Model Context Protocol: Breaking Down Silos

Not surprisingly, Zoho is also embracing the Model Context Protocol (MCP), a new standard that allows different AI systems to communicate seamlessly. Through MCP, Zoho data can be accessed by any compliant agent, enabling customers to integrate workflows across multiple vendors without requiring developer expertise.

“The power moves to the customer,” Vegesna emphasizes. “They don’t have to be a developer to integrate two things. All you need is an agent that talks in the MCP language.”

Privacy-First AI in an Era of Data Concerns

Perhaps most importantly, Zoho’s approach addresses growing privacy concerns around AI. By controlling their entire stack, including the AI models, Zoho can guarantee where customer data is stored and processed.

“When you send information to an AI model, is there a guarantee that the AI model forgets that information?” Vegesna asks during the course of our conversation. “We can’t offer the same guarantee if we don’t control the model.”

This vertical integration becomes crucial as some customers request deployment of Zoho’s models within their own infrastructure, behind their firewalls, for maximum privacy protection.

The Future of Enterprise AI

Looking ahead, Vegesna acknowledges the transformative potential of AI across all aspects of business. “AI is going to change a lot of things,” he notes, comparing the current moment to previous technology shifts but emphasizing that AI is unique in disrupting creation time, not just distribution.

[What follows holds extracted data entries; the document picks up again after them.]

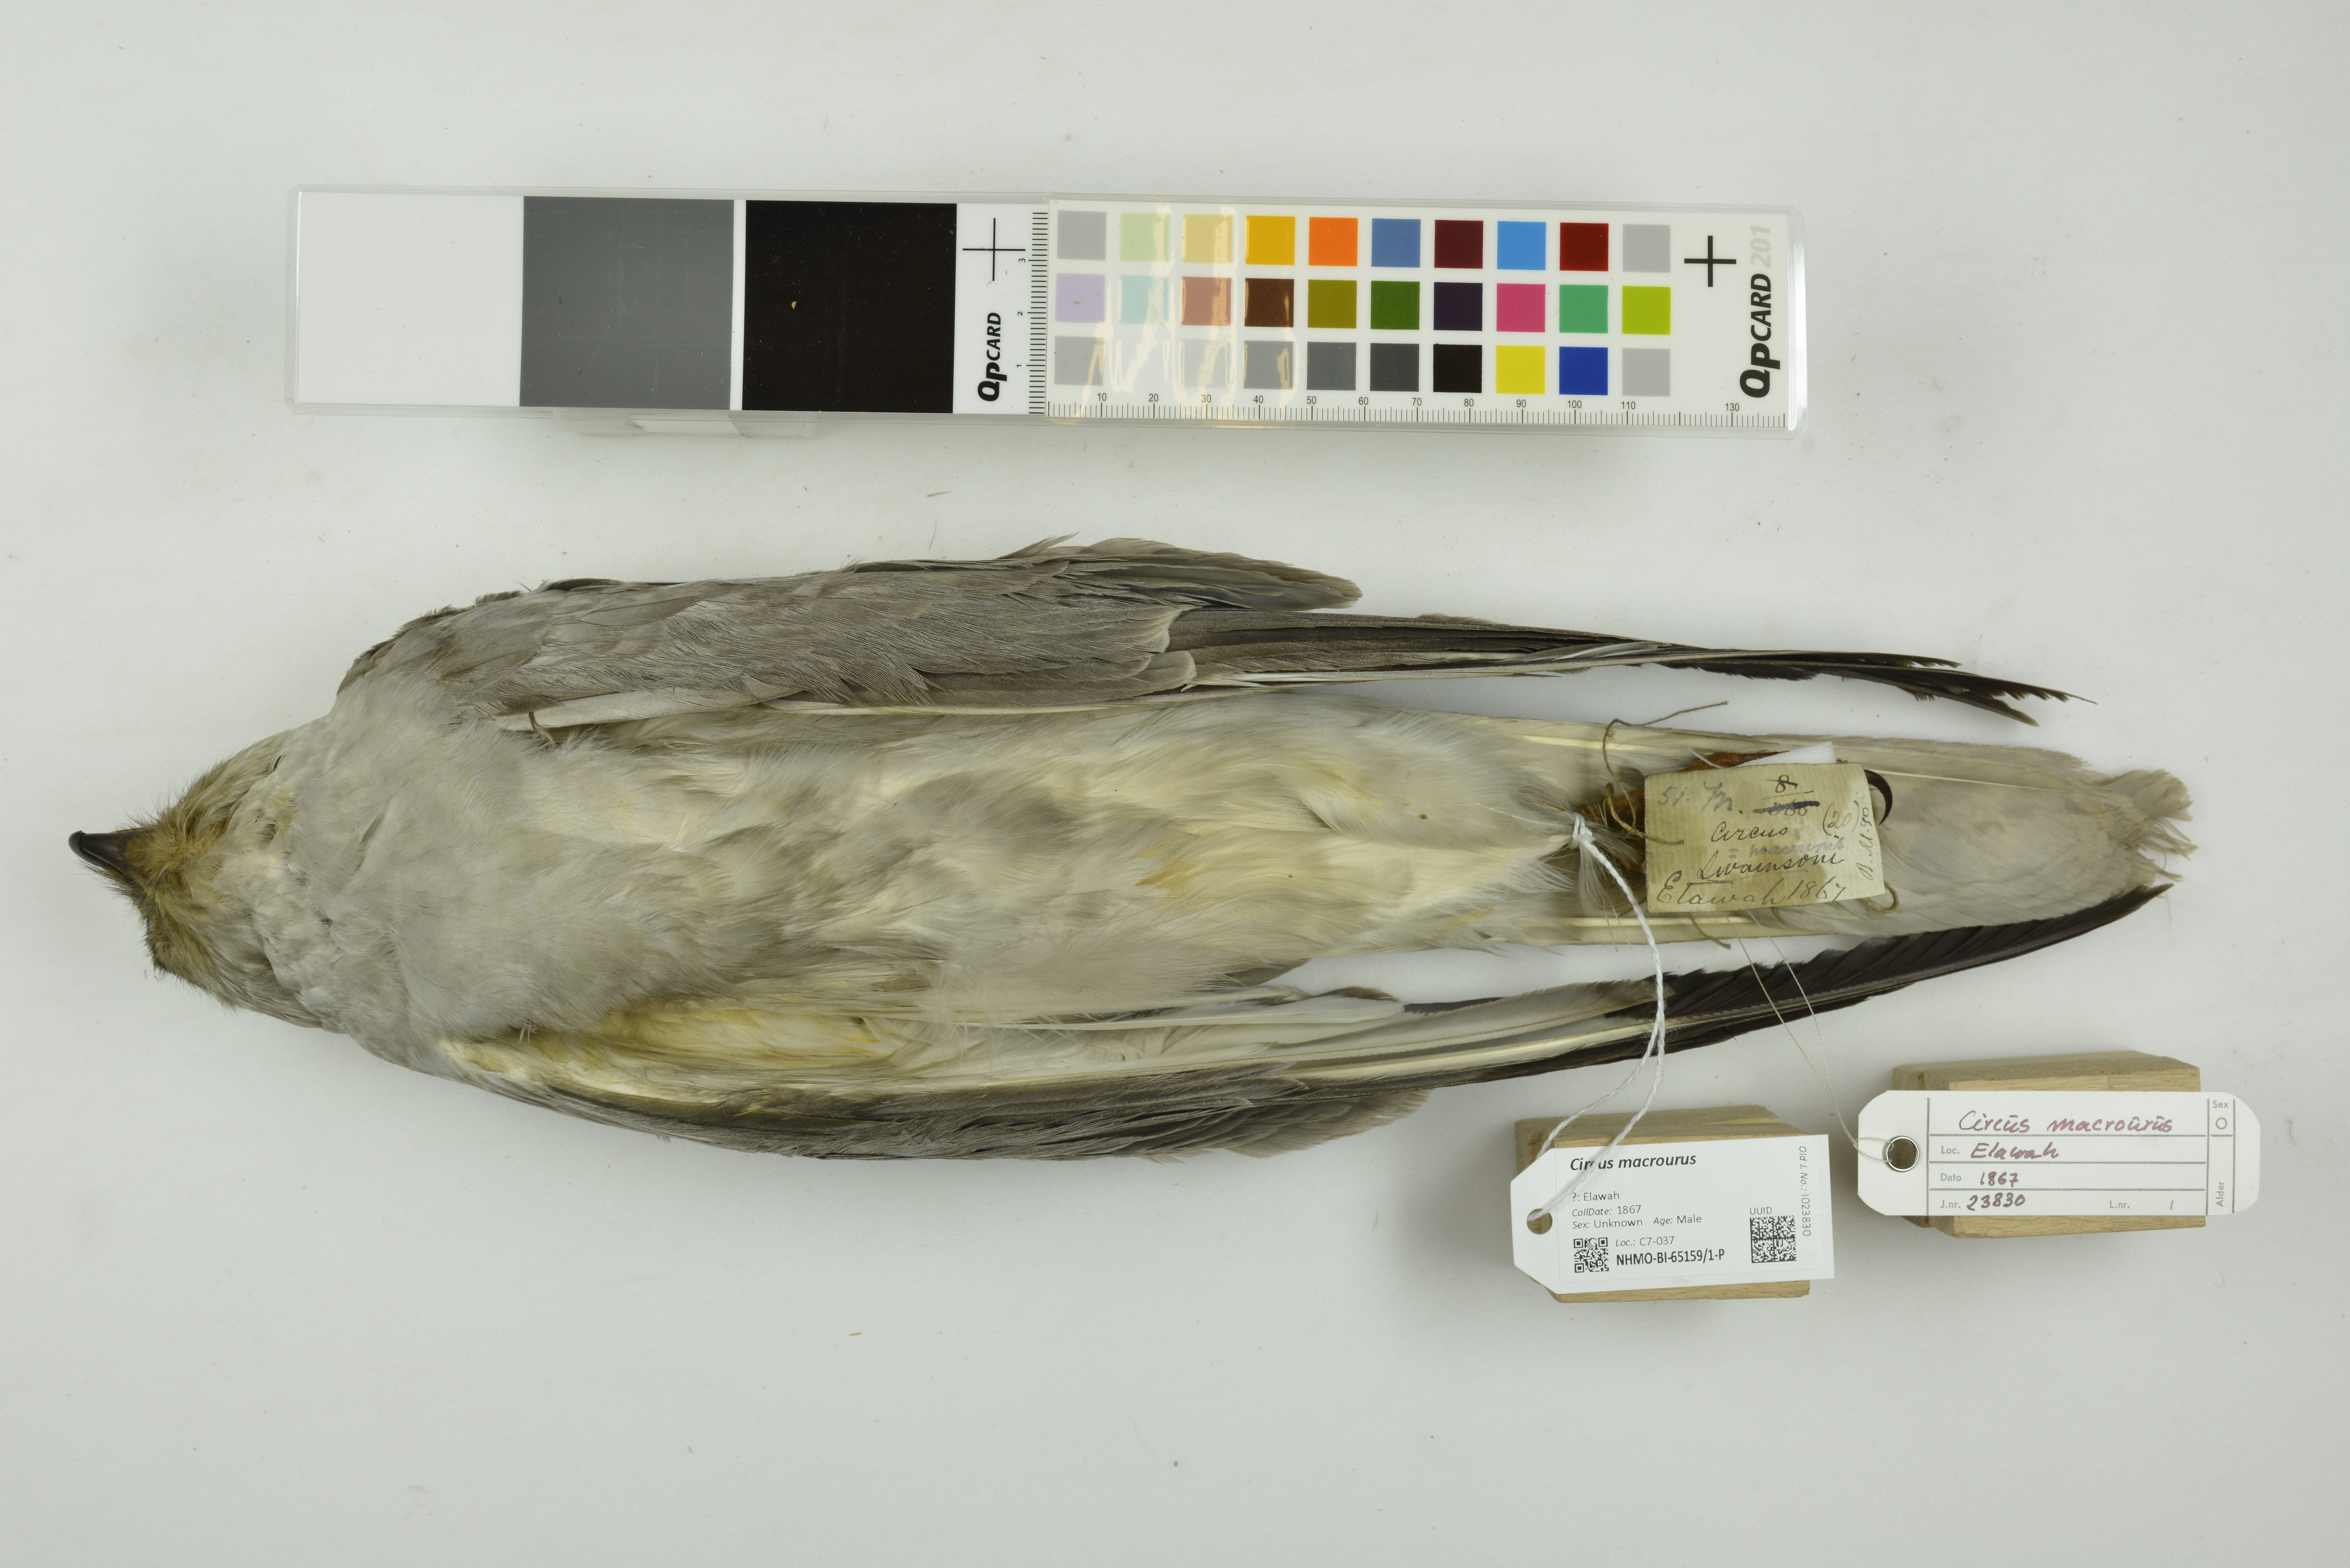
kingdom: Animalia
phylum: Chordata
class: Aves
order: Accipitriformes
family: Accipitridae
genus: Circus
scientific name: Circus macrourus
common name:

“Previous innovations changed distribution time… but this one is changing creation time because we can create software by asking AI to do it.”

Zoho’s comprehensive AI strategy—from proprietary models to agent marketplaces—positions the company as a significant player in the enterprise AI space, offering businesses a privacy-conscious, vertically integrated alternative to generic AI solutions. As AI continues to reshape business software, Zoho’s approach of owning the entire stack may prove to be a decisive competitive advantage.